### Task instructions
Return only the lines of the data below from the line with "Document page, 2001x1125 pixels." up to and including the line with "Rendered at 2001 by 1125 pixels.", exactly as written, with the pictures omitted.

### Records supplied
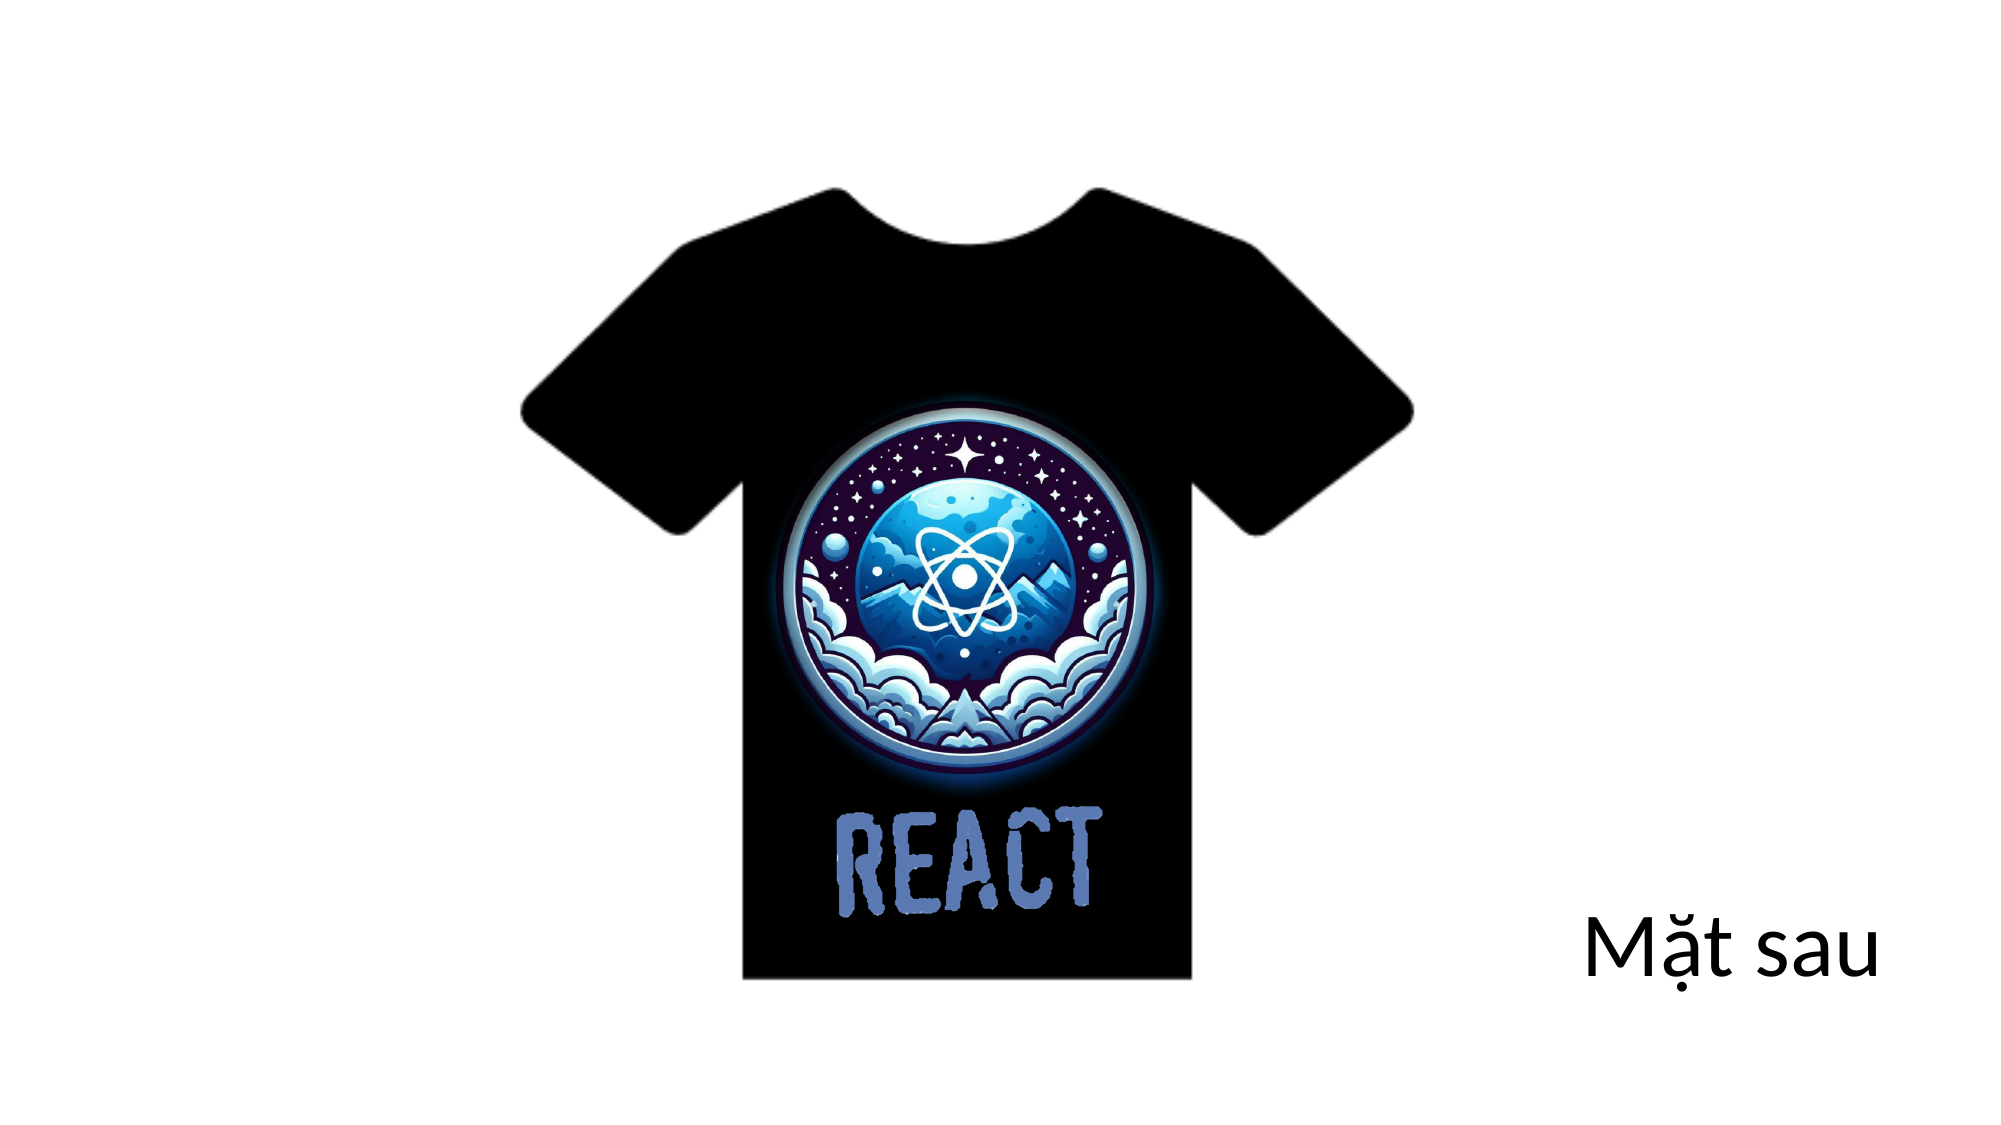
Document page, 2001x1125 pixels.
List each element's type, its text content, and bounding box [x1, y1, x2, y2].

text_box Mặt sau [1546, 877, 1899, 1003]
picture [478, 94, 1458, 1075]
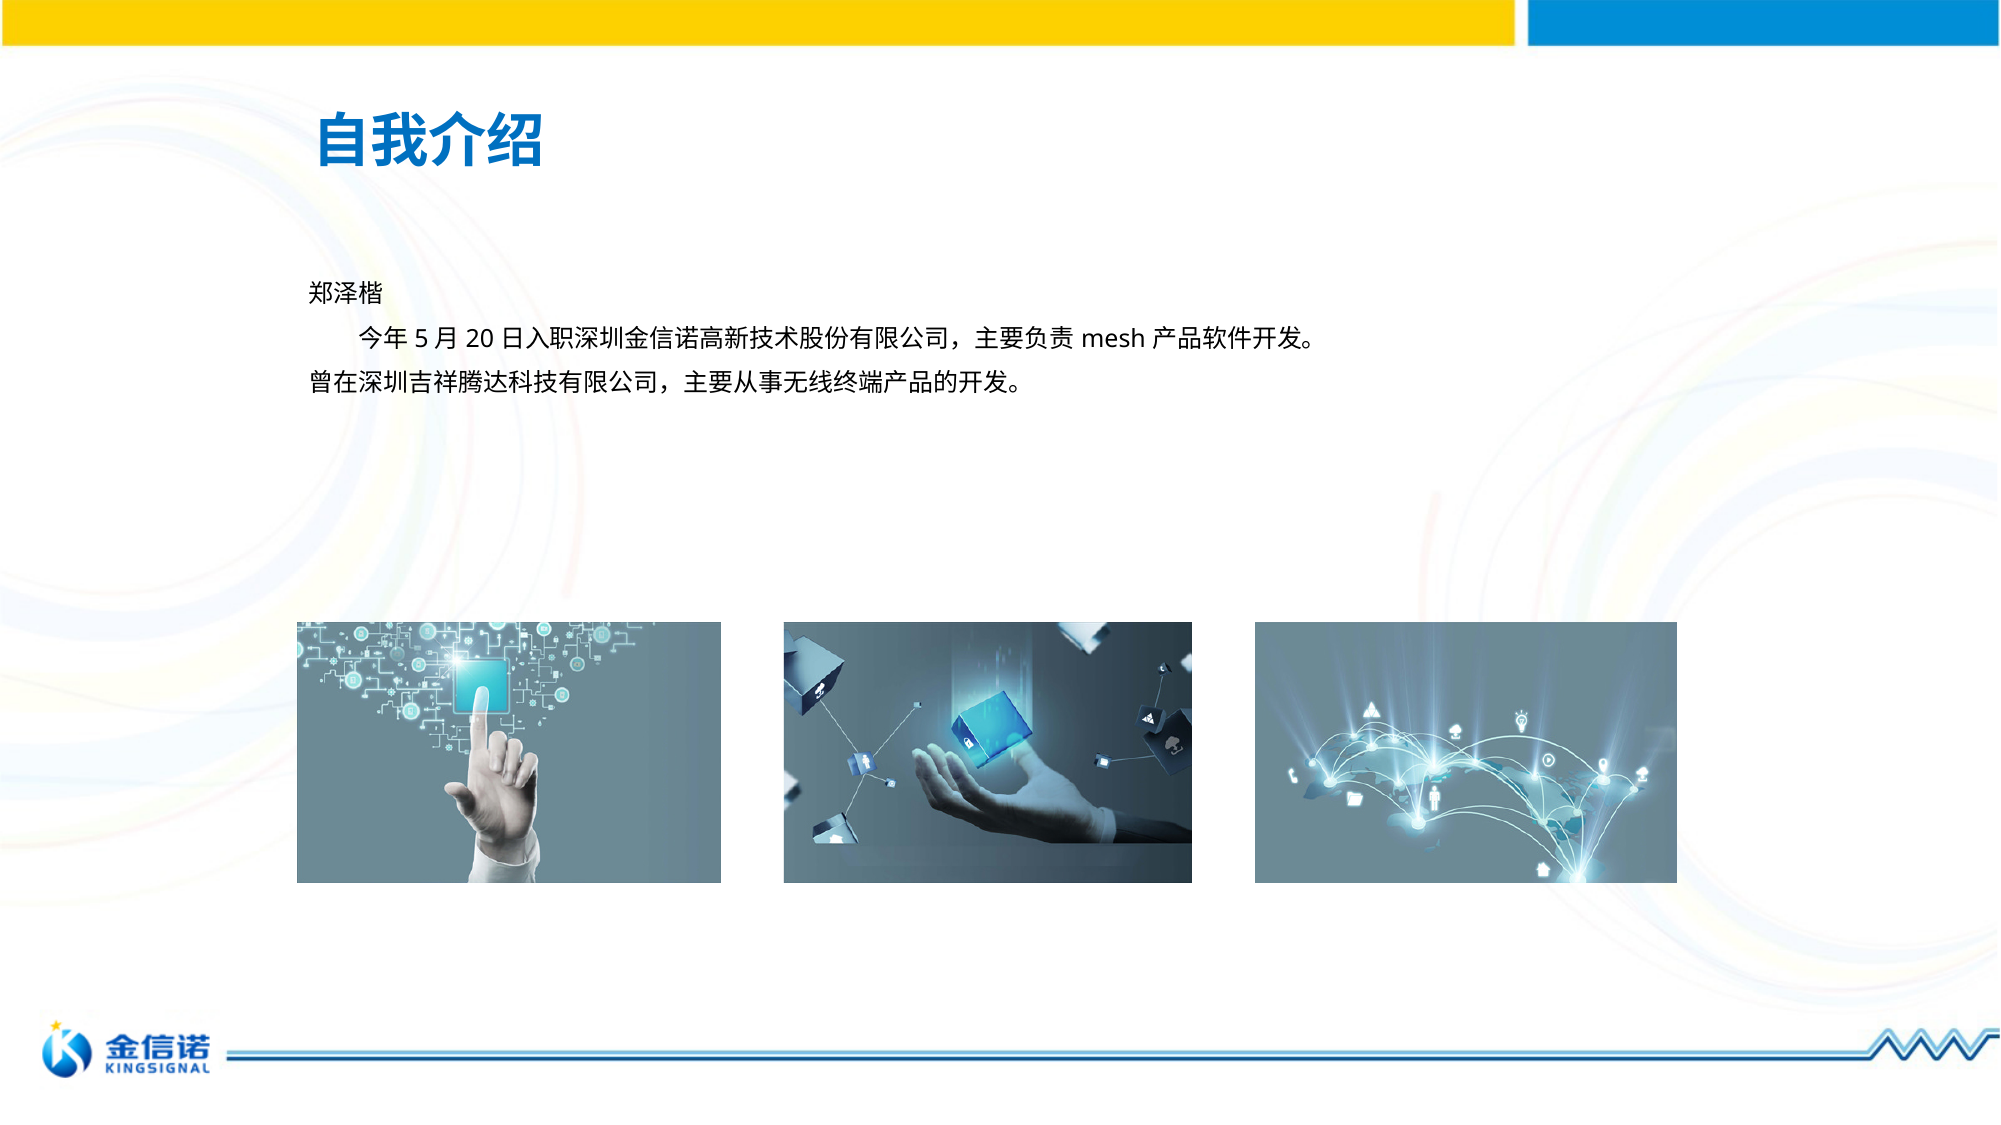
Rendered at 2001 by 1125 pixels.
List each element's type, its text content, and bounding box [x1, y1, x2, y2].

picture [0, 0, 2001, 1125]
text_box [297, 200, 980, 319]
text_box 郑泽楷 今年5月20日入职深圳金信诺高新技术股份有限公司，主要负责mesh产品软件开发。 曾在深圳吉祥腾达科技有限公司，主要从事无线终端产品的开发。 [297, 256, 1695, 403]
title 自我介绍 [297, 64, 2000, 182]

---

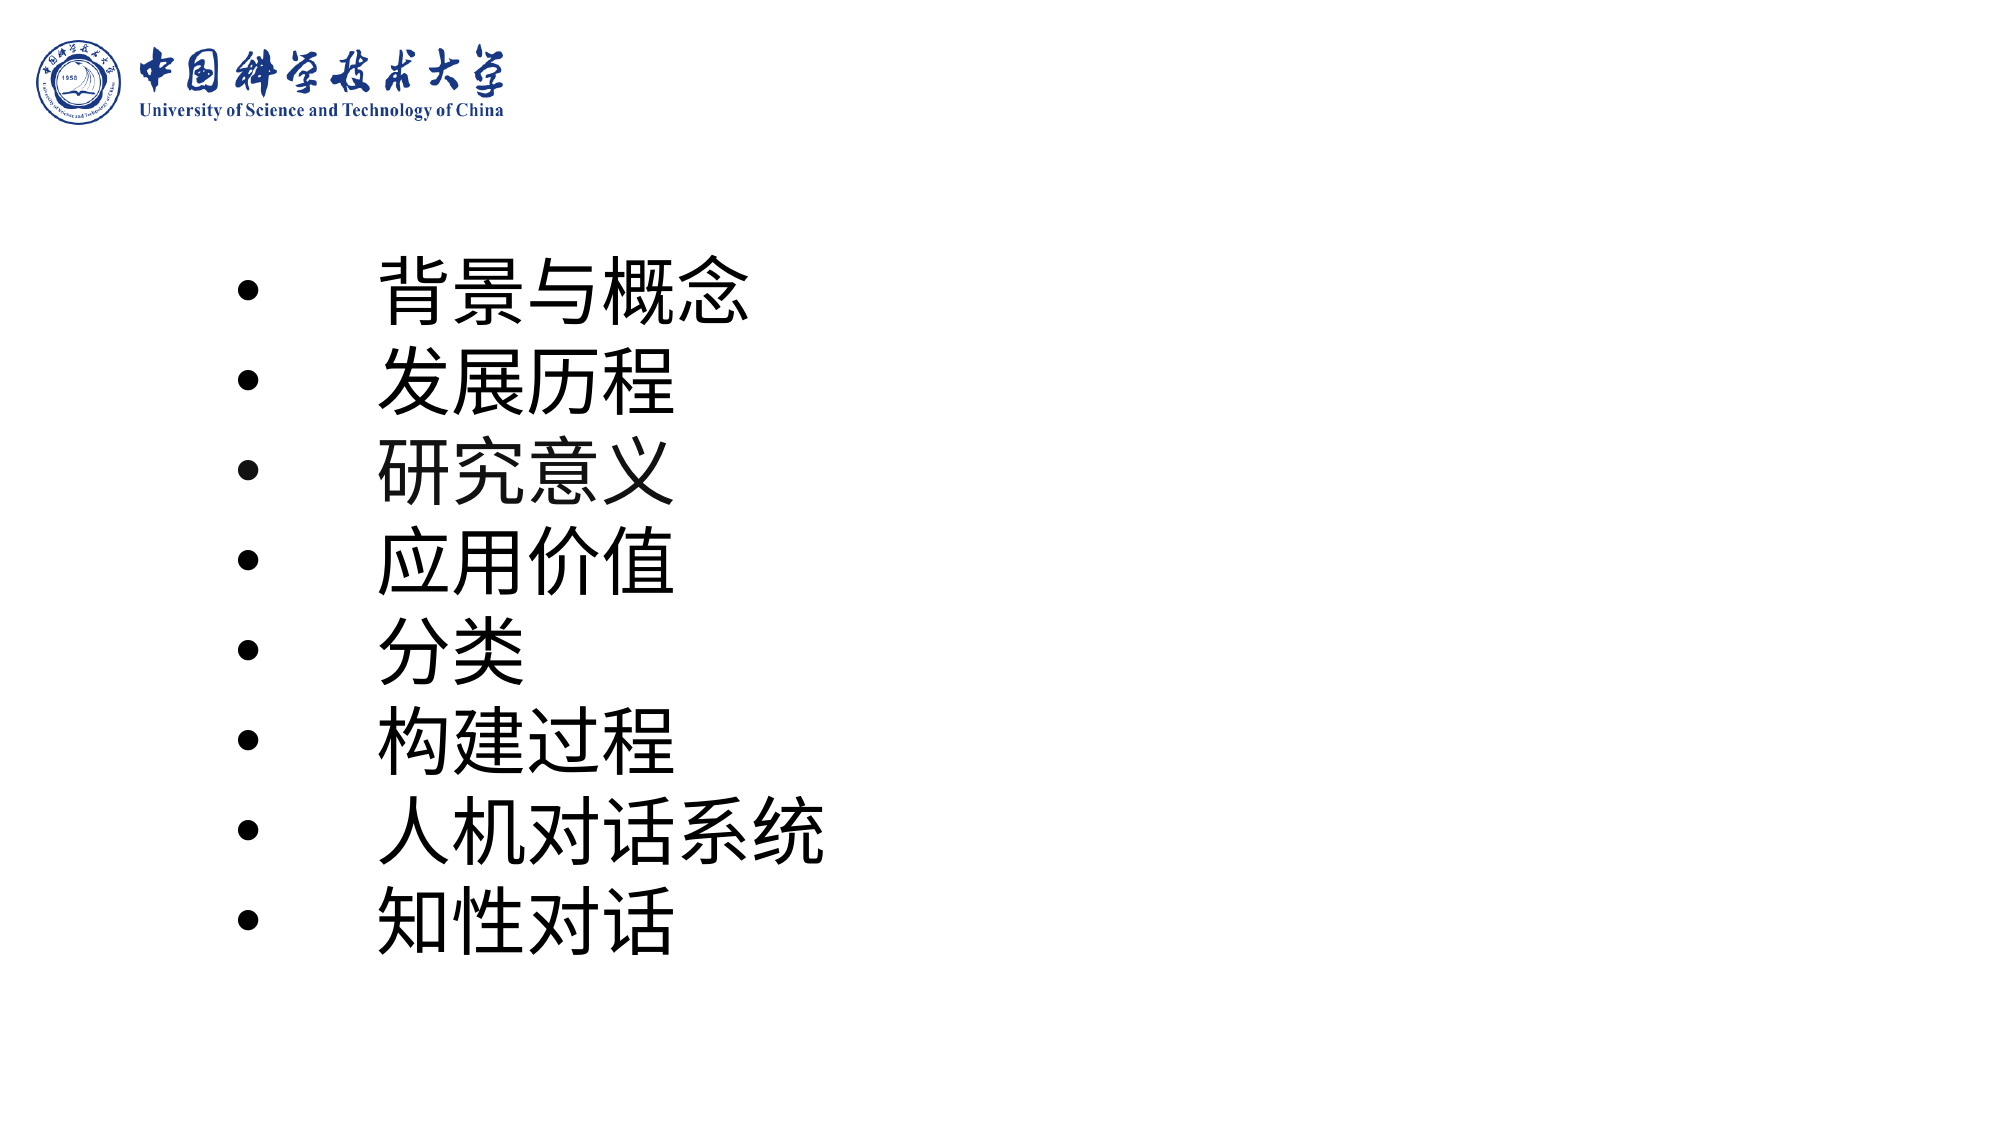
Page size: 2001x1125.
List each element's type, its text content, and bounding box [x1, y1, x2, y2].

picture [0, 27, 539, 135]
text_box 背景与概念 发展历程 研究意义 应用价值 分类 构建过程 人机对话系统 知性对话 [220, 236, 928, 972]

### Solution to this exercise
Document page, 2001x1125 pixels.
List each element's type, its text content, and bounding box [x1, y1, x2, y2].

text_box Mặt sau [1546, 877, 1899, 1003]
picture [478, 94, 1458, 1075]
Rendered at 2001 by 1125 pixels.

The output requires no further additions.